Dataset START

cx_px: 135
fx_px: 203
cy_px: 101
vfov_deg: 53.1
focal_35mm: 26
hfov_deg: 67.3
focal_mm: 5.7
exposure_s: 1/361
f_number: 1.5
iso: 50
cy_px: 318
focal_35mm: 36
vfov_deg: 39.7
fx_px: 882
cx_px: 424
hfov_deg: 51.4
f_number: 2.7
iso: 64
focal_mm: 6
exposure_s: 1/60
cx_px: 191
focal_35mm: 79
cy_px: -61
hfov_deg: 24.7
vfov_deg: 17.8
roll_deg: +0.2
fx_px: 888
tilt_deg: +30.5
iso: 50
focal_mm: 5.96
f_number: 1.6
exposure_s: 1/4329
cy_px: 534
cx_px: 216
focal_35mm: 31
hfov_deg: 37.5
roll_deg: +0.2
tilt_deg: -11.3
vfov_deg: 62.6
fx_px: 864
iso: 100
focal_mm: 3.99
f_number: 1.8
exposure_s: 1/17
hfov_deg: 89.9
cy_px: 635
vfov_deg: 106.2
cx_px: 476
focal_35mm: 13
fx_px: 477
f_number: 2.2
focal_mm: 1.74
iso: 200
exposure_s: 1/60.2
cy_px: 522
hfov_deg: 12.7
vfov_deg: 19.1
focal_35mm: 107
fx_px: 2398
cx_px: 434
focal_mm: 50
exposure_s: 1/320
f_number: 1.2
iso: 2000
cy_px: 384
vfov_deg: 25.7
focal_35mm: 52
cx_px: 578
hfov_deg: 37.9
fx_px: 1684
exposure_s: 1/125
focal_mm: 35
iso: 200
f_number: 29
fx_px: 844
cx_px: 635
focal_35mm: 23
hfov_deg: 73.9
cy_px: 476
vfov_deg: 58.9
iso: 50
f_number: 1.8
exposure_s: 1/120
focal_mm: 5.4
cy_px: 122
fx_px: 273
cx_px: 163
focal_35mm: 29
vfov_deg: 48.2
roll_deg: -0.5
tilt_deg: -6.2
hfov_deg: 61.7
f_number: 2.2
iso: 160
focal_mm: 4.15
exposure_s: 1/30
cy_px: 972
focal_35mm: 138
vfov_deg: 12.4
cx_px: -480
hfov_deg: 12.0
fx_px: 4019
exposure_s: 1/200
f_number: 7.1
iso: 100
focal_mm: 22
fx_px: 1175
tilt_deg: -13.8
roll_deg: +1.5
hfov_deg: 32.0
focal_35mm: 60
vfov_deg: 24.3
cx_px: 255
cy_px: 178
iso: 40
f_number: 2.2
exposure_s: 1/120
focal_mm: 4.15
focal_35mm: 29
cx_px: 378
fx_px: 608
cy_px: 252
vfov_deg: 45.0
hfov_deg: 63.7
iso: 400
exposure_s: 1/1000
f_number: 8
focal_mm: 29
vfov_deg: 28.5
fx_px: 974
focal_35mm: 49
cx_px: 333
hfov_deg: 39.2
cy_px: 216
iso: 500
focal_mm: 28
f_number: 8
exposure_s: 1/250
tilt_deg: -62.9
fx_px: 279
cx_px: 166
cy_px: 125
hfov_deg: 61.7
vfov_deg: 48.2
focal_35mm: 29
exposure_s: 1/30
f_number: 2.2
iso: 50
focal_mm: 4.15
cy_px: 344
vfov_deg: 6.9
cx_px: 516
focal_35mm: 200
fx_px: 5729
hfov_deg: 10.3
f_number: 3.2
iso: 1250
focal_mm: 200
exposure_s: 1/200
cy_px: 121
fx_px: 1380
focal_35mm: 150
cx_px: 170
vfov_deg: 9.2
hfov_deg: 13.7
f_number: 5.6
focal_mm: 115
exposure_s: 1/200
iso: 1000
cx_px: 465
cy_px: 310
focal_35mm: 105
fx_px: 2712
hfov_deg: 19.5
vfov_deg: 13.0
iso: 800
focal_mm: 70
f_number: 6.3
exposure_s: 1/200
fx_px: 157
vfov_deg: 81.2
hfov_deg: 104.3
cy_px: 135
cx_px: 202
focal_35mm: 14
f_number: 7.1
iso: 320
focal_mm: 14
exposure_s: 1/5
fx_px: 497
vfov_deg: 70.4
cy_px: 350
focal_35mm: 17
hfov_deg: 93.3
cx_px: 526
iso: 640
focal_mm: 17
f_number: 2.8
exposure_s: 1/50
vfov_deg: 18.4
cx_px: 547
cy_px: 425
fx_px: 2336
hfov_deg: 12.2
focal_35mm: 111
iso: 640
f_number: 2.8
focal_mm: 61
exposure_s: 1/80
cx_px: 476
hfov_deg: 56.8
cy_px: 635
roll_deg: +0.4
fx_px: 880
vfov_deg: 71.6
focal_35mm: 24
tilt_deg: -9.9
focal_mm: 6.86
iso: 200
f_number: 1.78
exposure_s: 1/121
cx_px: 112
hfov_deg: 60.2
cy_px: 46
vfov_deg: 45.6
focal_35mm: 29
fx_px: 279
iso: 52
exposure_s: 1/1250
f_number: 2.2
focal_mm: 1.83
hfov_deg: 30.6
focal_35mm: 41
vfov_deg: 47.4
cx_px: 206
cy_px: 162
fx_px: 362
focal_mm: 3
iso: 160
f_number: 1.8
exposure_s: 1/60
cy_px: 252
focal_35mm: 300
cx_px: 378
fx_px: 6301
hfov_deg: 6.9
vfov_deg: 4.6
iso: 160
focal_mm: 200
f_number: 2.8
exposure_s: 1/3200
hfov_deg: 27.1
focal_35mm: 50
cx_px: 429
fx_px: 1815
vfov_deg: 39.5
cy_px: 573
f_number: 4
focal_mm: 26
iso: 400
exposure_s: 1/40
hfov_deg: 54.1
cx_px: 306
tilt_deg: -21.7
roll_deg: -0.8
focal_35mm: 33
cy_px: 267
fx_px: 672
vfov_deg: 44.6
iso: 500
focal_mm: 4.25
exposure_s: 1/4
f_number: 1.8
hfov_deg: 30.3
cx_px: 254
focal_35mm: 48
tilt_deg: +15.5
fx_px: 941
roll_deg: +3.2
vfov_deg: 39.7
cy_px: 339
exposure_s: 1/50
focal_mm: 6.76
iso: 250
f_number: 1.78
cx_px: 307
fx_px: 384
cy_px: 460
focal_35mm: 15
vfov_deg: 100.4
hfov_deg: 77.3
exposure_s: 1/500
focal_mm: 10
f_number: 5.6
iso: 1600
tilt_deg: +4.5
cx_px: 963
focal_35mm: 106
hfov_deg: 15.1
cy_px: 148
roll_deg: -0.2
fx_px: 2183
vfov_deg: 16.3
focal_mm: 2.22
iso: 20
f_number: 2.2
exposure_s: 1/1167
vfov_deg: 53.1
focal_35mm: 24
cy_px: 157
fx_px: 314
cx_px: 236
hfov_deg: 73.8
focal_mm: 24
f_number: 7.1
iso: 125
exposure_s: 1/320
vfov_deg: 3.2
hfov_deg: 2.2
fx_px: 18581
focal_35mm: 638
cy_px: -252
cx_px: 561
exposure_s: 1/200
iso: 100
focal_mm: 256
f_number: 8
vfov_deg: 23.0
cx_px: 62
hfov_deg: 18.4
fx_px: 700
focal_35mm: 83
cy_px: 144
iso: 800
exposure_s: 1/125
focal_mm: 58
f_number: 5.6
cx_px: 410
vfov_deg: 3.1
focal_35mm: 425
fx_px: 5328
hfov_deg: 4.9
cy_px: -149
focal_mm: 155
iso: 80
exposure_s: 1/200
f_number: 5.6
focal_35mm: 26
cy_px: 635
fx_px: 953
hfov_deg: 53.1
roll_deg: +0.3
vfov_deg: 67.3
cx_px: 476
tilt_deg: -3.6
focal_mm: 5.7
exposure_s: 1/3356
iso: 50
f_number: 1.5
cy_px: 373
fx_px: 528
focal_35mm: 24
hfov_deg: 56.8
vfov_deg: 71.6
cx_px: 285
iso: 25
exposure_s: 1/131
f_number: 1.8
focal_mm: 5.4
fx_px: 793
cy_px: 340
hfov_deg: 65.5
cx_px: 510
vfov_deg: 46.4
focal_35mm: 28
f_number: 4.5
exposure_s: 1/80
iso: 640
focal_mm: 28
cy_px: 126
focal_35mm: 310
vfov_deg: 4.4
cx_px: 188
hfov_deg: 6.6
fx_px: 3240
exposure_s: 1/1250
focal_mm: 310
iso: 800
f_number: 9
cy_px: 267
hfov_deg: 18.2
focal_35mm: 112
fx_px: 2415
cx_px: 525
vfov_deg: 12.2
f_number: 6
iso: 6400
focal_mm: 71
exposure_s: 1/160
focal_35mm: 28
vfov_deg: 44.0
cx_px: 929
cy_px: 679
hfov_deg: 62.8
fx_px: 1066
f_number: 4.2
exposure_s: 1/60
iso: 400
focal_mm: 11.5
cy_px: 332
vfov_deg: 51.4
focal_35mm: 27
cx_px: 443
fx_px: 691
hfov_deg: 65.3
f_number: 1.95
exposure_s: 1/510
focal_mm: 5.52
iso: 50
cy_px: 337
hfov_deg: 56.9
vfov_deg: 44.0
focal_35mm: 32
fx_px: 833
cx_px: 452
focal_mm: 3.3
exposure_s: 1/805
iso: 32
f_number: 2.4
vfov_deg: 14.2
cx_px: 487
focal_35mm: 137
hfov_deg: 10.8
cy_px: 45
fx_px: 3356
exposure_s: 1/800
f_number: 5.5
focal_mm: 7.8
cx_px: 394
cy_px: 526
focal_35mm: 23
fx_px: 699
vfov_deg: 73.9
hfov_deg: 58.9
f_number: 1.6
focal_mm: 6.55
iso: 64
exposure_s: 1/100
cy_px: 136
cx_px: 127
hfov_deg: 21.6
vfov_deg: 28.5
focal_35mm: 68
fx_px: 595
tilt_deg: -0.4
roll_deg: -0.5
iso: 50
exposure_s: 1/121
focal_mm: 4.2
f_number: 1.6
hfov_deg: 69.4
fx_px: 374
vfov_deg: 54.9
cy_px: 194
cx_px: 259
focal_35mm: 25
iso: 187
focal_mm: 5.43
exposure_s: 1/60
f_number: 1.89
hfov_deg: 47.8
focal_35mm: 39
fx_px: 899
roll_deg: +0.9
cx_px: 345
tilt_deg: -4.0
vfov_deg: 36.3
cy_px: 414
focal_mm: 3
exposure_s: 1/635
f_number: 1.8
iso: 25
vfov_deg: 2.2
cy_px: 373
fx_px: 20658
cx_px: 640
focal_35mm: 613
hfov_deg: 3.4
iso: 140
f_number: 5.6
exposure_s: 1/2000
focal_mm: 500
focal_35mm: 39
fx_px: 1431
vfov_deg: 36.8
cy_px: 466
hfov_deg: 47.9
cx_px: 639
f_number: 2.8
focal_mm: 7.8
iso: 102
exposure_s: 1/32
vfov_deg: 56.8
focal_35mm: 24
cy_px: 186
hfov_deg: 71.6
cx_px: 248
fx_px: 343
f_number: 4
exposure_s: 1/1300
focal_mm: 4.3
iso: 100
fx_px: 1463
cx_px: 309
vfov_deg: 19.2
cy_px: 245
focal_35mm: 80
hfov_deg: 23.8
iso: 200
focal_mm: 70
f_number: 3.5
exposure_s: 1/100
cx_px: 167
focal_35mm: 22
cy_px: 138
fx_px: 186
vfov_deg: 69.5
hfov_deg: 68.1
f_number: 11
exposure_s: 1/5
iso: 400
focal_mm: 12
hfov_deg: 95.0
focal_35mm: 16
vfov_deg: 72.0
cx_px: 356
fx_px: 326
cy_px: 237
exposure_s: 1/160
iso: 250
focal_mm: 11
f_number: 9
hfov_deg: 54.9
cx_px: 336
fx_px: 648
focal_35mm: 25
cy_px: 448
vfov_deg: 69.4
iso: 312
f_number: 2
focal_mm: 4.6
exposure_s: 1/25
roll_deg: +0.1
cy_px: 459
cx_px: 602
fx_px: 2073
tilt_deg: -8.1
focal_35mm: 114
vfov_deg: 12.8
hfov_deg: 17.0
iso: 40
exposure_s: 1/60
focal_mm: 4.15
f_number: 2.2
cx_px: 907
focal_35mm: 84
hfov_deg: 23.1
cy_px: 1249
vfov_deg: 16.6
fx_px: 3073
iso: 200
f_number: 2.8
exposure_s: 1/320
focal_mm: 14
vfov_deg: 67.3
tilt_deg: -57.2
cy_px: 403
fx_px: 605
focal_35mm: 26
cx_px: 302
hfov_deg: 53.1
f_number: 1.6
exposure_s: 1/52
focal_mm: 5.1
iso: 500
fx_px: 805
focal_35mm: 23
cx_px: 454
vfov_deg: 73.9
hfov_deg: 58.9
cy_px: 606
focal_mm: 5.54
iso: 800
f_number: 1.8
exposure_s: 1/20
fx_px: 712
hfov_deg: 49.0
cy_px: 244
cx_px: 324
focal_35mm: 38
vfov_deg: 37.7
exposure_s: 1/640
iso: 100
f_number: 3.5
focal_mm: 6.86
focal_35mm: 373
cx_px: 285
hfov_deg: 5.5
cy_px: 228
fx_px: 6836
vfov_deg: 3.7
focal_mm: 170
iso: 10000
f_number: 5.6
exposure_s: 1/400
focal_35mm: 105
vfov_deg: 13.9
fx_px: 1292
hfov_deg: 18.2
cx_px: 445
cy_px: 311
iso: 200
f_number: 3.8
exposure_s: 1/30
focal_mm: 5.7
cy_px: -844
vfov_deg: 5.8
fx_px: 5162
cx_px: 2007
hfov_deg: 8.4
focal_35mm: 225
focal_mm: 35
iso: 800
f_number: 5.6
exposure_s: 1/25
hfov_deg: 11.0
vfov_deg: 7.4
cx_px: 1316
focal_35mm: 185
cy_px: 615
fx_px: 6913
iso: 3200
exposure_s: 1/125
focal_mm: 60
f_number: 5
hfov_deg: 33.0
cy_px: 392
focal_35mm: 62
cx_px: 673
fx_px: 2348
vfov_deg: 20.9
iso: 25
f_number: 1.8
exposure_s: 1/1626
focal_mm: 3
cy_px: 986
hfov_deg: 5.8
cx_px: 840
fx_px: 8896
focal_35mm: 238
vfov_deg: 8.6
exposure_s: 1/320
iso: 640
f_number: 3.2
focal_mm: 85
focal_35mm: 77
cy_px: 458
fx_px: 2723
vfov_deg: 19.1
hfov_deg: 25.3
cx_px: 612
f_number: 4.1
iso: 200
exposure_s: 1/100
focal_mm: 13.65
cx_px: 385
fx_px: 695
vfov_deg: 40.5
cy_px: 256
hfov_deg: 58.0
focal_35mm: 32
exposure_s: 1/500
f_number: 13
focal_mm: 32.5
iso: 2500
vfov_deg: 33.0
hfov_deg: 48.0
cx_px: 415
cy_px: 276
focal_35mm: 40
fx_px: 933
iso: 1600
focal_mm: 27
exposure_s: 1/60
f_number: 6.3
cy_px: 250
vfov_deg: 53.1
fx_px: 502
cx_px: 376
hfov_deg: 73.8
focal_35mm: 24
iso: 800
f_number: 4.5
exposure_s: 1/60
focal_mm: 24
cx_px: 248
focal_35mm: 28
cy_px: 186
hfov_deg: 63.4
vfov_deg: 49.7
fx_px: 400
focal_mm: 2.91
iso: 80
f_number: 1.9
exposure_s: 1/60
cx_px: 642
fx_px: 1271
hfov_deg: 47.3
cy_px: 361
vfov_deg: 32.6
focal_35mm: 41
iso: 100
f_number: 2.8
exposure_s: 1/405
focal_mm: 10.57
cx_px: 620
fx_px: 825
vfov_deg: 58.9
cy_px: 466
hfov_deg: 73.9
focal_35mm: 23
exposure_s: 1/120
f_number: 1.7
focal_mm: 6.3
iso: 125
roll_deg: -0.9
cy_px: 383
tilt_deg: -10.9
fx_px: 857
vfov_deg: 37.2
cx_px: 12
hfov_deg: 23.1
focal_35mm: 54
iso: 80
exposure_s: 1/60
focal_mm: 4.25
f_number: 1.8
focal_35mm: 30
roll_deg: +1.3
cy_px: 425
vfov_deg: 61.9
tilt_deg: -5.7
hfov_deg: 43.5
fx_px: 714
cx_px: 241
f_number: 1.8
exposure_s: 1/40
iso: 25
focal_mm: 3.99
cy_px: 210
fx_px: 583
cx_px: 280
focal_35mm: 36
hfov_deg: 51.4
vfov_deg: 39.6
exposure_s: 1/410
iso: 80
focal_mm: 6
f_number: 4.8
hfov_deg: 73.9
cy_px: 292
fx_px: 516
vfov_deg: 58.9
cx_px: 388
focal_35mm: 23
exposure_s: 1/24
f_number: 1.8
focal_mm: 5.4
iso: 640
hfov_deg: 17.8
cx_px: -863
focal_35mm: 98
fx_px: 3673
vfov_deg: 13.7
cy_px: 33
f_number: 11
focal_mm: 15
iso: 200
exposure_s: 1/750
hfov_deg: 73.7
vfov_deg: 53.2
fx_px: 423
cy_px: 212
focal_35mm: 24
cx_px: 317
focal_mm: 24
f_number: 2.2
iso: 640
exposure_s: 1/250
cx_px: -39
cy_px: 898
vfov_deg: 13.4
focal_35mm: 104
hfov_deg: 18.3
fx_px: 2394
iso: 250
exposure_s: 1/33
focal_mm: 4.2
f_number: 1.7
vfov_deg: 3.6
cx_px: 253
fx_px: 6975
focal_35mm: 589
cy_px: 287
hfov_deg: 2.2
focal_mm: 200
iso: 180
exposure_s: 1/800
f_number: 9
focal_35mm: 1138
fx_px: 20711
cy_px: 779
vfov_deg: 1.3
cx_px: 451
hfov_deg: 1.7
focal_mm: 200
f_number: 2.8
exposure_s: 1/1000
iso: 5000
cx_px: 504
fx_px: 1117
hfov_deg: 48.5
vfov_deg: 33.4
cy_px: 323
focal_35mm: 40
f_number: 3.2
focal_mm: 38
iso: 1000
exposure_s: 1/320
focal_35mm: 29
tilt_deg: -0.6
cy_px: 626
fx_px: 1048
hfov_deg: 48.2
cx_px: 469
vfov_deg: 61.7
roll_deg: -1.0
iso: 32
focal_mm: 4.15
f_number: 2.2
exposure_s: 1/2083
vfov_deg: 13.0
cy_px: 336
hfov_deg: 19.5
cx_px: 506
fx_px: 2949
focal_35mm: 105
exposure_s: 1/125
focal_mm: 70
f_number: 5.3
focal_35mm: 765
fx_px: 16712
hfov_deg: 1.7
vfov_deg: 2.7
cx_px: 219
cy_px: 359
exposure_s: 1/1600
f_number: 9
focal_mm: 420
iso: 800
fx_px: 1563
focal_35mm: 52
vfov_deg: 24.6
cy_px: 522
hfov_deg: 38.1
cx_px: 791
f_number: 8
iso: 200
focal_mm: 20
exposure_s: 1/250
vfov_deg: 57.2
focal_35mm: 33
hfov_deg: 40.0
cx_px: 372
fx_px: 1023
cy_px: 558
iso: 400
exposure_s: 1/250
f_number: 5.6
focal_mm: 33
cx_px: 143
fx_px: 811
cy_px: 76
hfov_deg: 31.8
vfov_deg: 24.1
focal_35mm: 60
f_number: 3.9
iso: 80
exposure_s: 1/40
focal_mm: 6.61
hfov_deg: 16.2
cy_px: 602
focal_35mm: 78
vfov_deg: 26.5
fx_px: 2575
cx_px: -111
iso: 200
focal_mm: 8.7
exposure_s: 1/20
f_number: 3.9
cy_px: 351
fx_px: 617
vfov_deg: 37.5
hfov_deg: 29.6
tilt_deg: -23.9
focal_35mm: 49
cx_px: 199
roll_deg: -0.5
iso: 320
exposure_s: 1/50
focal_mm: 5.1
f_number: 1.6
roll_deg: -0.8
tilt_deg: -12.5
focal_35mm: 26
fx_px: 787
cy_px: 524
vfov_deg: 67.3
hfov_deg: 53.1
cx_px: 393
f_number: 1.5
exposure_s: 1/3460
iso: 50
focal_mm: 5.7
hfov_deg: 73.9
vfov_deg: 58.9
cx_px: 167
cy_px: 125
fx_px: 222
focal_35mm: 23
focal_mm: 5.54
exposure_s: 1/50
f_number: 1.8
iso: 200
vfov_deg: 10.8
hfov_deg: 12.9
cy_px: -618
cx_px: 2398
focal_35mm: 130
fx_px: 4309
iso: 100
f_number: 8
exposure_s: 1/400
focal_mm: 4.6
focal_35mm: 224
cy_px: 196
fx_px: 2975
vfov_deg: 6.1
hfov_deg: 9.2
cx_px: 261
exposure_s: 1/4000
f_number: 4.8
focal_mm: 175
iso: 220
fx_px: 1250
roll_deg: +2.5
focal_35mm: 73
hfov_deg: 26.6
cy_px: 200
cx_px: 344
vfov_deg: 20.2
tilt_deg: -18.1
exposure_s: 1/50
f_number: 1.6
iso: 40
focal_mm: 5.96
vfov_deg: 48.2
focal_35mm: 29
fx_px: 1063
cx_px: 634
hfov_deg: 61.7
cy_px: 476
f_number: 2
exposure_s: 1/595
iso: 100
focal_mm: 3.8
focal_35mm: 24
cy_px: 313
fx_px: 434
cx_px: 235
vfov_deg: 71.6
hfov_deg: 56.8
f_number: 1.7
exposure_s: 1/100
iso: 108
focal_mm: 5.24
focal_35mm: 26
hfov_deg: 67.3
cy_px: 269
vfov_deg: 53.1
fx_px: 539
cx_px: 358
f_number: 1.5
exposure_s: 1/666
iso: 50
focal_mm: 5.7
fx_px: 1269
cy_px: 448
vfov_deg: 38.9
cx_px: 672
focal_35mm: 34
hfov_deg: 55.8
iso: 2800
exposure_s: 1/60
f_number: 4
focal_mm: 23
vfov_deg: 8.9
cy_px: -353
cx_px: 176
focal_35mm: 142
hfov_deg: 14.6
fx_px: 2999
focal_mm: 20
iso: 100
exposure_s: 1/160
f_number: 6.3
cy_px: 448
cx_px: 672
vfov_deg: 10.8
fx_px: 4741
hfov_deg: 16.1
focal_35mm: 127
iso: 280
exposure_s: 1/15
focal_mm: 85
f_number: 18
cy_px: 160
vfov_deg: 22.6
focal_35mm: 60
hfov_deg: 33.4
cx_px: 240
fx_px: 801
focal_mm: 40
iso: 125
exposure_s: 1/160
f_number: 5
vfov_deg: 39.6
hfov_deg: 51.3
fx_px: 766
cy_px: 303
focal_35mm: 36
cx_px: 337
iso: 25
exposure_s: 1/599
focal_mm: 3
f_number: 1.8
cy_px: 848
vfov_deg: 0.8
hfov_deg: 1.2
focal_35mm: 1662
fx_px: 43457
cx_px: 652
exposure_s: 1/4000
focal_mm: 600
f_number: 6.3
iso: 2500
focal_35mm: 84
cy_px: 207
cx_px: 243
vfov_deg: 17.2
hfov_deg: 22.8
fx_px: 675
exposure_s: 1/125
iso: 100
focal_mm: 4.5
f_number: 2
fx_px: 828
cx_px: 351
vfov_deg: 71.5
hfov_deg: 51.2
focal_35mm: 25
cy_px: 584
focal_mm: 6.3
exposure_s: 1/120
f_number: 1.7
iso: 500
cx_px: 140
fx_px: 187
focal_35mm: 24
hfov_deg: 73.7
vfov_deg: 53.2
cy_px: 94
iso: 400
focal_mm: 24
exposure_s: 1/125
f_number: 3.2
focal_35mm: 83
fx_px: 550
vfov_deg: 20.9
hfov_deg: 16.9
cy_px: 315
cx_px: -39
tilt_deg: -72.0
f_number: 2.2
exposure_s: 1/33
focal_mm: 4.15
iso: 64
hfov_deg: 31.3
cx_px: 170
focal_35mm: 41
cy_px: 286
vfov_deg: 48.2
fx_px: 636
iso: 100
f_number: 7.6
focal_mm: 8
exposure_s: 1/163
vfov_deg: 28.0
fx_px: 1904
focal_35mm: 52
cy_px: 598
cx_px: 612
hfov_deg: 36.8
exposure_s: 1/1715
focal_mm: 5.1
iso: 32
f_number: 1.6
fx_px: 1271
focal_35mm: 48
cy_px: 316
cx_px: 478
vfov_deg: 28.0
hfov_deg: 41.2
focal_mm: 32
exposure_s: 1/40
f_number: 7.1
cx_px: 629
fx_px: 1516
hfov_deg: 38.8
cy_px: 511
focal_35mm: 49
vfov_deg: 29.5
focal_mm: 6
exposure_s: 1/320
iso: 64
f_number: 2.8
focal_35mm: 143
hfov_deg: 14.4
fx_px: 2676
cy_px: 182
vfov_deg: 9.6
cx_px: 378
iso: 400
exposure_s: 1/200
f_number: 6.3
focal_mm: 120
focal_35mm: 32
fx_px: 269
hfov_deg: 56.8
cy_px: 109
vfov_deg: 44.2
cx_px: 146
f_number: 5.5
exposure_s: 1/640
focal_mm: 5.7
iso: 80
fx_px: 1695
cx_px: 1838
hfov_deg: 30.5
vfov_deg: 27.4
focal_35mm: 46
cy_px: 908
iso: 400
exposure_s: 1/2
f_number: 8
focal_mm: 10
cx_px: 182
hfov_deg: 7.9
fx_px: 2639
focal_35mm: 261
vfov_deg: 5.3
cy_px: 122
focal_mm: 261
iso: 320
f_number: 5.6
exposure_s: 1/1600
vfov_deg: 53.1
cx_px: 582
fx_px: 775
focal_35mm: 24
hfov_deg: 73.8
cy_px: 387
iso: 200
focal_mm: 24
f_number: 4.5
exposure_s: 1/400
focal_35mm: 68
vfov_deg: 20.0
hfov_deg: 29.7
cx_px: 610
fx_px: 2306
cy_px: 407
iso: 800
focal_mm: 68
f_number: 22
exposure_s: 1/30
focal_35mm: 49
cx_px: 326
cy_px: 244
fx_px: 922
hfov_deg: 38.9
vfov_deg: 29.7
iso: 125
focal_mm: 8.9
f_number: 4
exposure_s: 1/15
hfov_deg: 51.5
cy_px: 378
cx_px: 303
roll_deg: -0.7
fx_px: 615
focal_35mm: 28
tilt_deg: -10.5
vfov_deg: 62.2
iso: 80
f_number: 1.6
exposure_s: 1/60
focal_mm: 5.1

Dataset END

▶ [Description of the task]: Lines from the start of the records through the one containing "vfov_deg: 17.8" are what should be retyped, exactly and in full, both ends included.

▶ [Result for this task]:
cx_px: 135
fx_px: 203
cy_px: 101
vfov_deg: 53.1
focal_35mm: 26
hfov_deg: 67.3
focal_mm: 5.7
exposure_s: 1/361
f_number: 1.5
iso: 50
cy_px: 318
focal_35mm: 36
vfov_deg: 39.7
fx_px: 882
cx_px: 424
hfov_deg: 51.4
f_number: 2.7
iso: 64
focal_mm: 6
exposure_s: 1/60
cx_px: 191
focal_35mm: 79
cy_px: -61
hfov_deg: 24.7
vfov_deg: 17.8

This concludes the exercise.